Multi-Tenant Rate Limiting
Isolate tenant traffic so one runaway automation cannot consume platform resources or exhaust credits belonging to other tenants. Circuit breaking provides an additional layer when dependencies fail.
The Problem
A SaaS platform serves 500 tenants. Tenant A configures an automation that triggers on every new database row. A data migration at Tenant A inserts 10,000 rows in a minute, triggering 10,000 workflow executions that each call an external payment API.
- The external payment API gets hammered and returns 429 Too Many Requests — for all tenants
- The platform receives the bill for 10,000 API calls
- Other tenants experience slowdowns because shared infrastructure is saturated
The Solution: Tenant-Scoped Rate Limiting
RateLimitingGuard with scope="tenant" creates per-tenant rate limit keys. Tenant A's 10,000 calls are throttled at the configured threshold. Other tenants are completely unaffected.
Configuration
{
"guardRails": {
"individual": [
{
"name": "RateLimitingGuard",
"enabled": true,
"order": 1,
"config": {
"rps": 50, // 50 requests per second per tenant
"window": 60, // measured over 60-second sliding window (3000 max per window)
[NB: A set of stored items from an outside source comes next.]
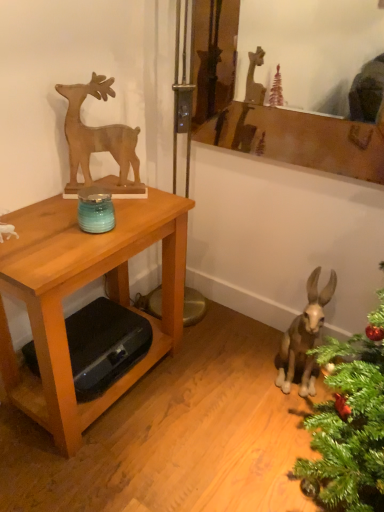
Question: From a real-world perspective, is wooden mirror at upper center beneath wooden table at left?

Choices:
 (A) yes
 (B) no

Answer: (B)

Question: From a real-world perspective, is wooden mirror at upper center on wooden table at left?

Choices:
 (A) no
 (B) yes

Answer: (B)

Question: Is wooden mirror at upper center located outside wooden table at left?

Choices:
 (A) yes
 (B) no

Answer: (A)

Question: Is wooden mirror at upper center smaller than wooden table at left?

Choices:
 (A) no
 (B) yes

Answer: (B)

Question: From the image's perspective, is wooden mirror at upper center on top of wooden table at left?

Choices:
 (A) no
 (B) yes

Answer: (B)

Question: Relative to brown matte donkey at lower right, is wooden mirror at upper center in front or behind?

Choices:
 (A) front
 (B) behind

Answer: (A)

Question: Is wooden mirror at upper center bigger or smaller than brown matte donkey at lower right?

Choices:
 (A) small
 (B) big

Answer: (A)

Question: Visually, is wooden mirror at upper center positioned to the left or to the right of brown matte donkey at lower right?

Choices:
 (A) left
 (B) right

Answer: (A)

Question: In terms of height, does wooden mirror at upper center look taller or shorter compared to brown matte donkey at lower right?

Choices:
 (A) tall
 (B) short

Answer: (B)

Question: Is point (59, 216) positioned closer to the camera than point (340, 104)?

Choices:
 (A) farther
 (B) closer

Answer: (B)

Question: Would you say wooden table at left is to the left or to the right of wooden mirror at upper center in the picture?

Choices:
 (A) right
 (B) left

Answer: (B)

Question: In terms of size, does wooden table at left appear bigger or smaller than wooden mirror at upper center?

Choices:
 (A) small
 (B) big

Answer: (B)

Question: Looking at their shapes, would you say wooden table at left is wider or thinner than wooden mirror at upper center?

Choices:
 (A) wide
 (B) thin

Answer: (A)

Question: Considering their positions, is wooden table at left located in front of or behind wooden deer at upper left?

Choices:
 (A) front
 (B) behind

Answer: (A)

Question: Looking at their shapes, would you say wooden table at left is wider or thinner than wooden deer at upper left?

Choices:
 (A) wide
 (B) thin

Answer: (A)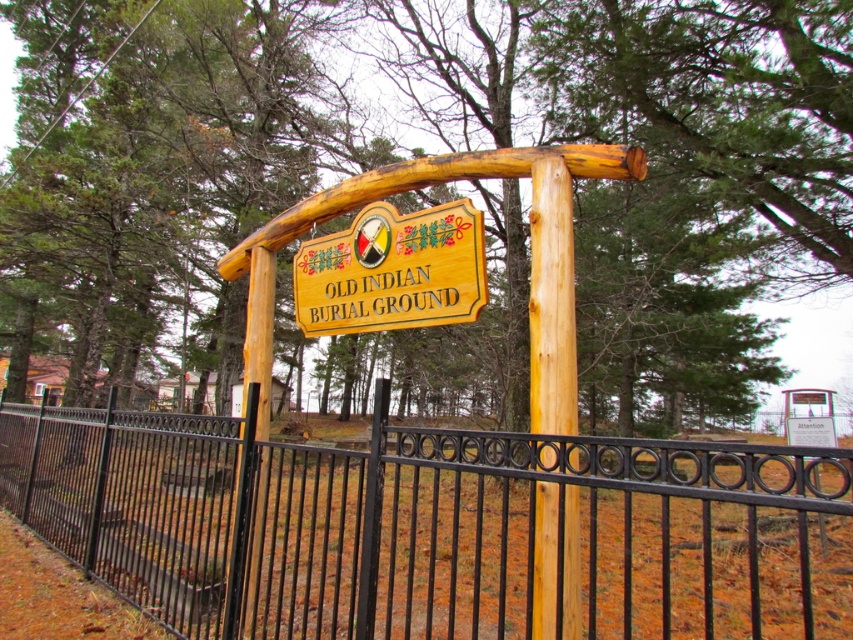
From the picture: You are standing in front of the rustic wooden sign that says Old Indian Burial Ground. There is a point marked at coordinate (436, 529). What object is located at that point?

The point at coordinate (436, 529) indicates the location of the black wrought iron fence at center.

Based on the photo, you are standing at the entrance of the burial ground and want to place a new decorative stone at the same location as the brown wood tree at center. According to the coordinates provided, where should you place the stone?

The brown wood tree at center is located at coordinates point (660,168), so you should place the stone at that exact position.

You are standing in front of the old Indian burial ground and notice a brown wood tree at center and a wooden sign at center. Which object is closer to you?

The brown wood tree at center is positioned over the wooden sign at center, so the brown wood tree at center is closer to you.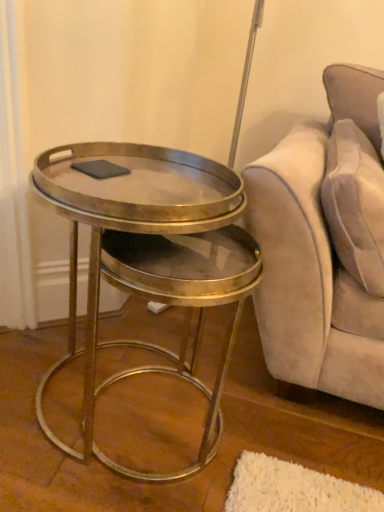
Question: Are metallic/goldenobject at left and gray matte pad at center beside each other?

Choices:
 (A) no
 (B) yes

Answer: (A)

Question: Is metallic/goldenobject at left positioned in front of gray matte pad at center?

Choices:
 (A) no
 (B) yes

Answer: (B)

Question: Is gray matte pad at center at the back of metallic/goldenobject at left?

Choices:
 (A) no
 (B) yes

Answer: (A)

Question: From the image's perspective, does metallic/goldenobject at left appear lower than gray matte pad at center?

Choices:
 (A) yes
 (B) no

Answer: (A)

Question: From a real-world perspective, is metallic/goldenobject at left positioned over gray matte pad at center based on gravity?

Choices:
 (A) no
 (B) yes

Answer: (A)

Question: Is gray matte pad at center bigger or smaller than suede-like beige pillow at upper right?

Choices:
 (A) big
 (B) small

Answer: (B)

Question: In terms of height, does gray matte pad at center look taller or shorter compared to suede-like beige pillow at upper right?

Choices:
 (A) short
 (B) tall

Answer: (A)

Question: Is gray matte pad at center wider or thinner than suede-like beige pillow at upper right?

Choices:
 (A) wide
 (B) thin

Answer: (B)

Question: Visually, is gray matte pad at center positioned to the left or to the right of suede-like beige pillow at upper right?

Choices:
 (A) right
 (B) left

Answer: (B)

Question: Do you think gray matte pad at center is within metallic/goldenobject at left, or outside of it?

Choices:
 (A) outside
 (B) inside

Answer: (B)

Question: Visually, is gray matte pad at center positioned to the left or to the right of metallic/goldenobject at left?

Choices:
 (A) left
 (B) right

Answer: (A)

Question: Considering their positions, is gray matte pad at center located in front of or behind metallic/goldenobject at left?

Choices:
 (A) front
 (B) behind

Answer: (B)

Question: Considering the positions of gray matte pad at center and metallic/goldenobject at left in the image, is gray matte pad at center bigger or smaller than metallic/goldenobject at left?

Choices:
 (A) small
 (B) big

Answer: (A)

Question: Considering their positions, is suede-like beige pillow at upper right located in front of or behind gray matte pad at center?

Choices:
 (A) front
 (B) behind

Answer: (A)

Question: From a real-world perspective, is suede-like beige pillow at upper right positioned above or below gray matte pad at center?

Choices:
 (A) below
 (B) above

Answer: (A)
"scope": "tenant" // key = "tenant:{TenantId}"
}
}
]
}
}
Three Scopes Explained
| Scope | Rate Key | When to use | Isolation |
|---|---|---|---|
"global" |
"global" |
Platform-wide cap on a shared external API key | None — all tenants share the limit |
"tenant" |
"tenant:42" |
Per-tenant quota enforcement (most common) | Full — each tenant has its own counter |
"user" |
"user:1099" |
Per-user limits (e.g., API gateway, interactive workflows) | Full — each user has their own counter |
Layered Rate Limiting
You can layer multiple rate limits to protect at different granularities:
{
"guardRails": {
"individual": [
// Global cap: platform-wide external API limit
{
"name": "RateLimitingGuard",
"enabled": true,
"order": 1,
"config": { "rps": 500, "window": 60, "scope": "global" }
},
// Tenant cap: per-tenant fairness
{
"name": "RateLimitingGuard",
"enabled": true,
"order": 2,
"config": { "rps": 50, "window": 60, "scope": "tenant" }
},
// Circuit breaker: protect when external API goes down
{
"name": "CircuitBreakerGuard",
"enabled": true,
"order": 3,
"config": { "threshold": 5, "timeout": 60000 }
}
]
}
}
What the Block Response Looks Like
// When Tenant A exceeds 50 rps:
{
"IsAllowed": false,
"RetryAfterSeconds": 3, // hint: try again in 3 seconds
"ErrorMessage": "Rate limit exceeded",
"Metadata": {
"scope": "tenant",
"requests_in_window": 52,
"limit": 50
}
}
The caller receives a structured error. The workflow engine can surface this to the user as: "This automation is running too frequently. Retry after 3 seconds."
Circuit Breaking Complement
When the external payment API starts returning 503 errors, CircuitBreakerGuard opens the circuit after 5 consecutive failures. Subsequent requests are blocked immediately without hitting the failing API — saving credits and reducing log noise.
| Scenario | Guard that activates | Outcome |
|---|---|---|
| Tenant A sends 100 requests in 2 seconds | RateLimitingGuard (scope=tenant) | Requests 51–100 blocked; Tenant B unaffected |
| External API returns 503 × 5 consecutive | CircuitBreakerGuard | Circuit opens; all requests blocked for 60s; no more API calls |
| After 60s, circuit transitions to HalfOpen | CircuitBreakerGuard | One test request allowed; if success → closed; if fail → reopen |
IRateLimitingOrchestrator from BizFirst.Platform.Operations.Guard — it provides Redis-backed distributed rate limiting with the same configuration interface.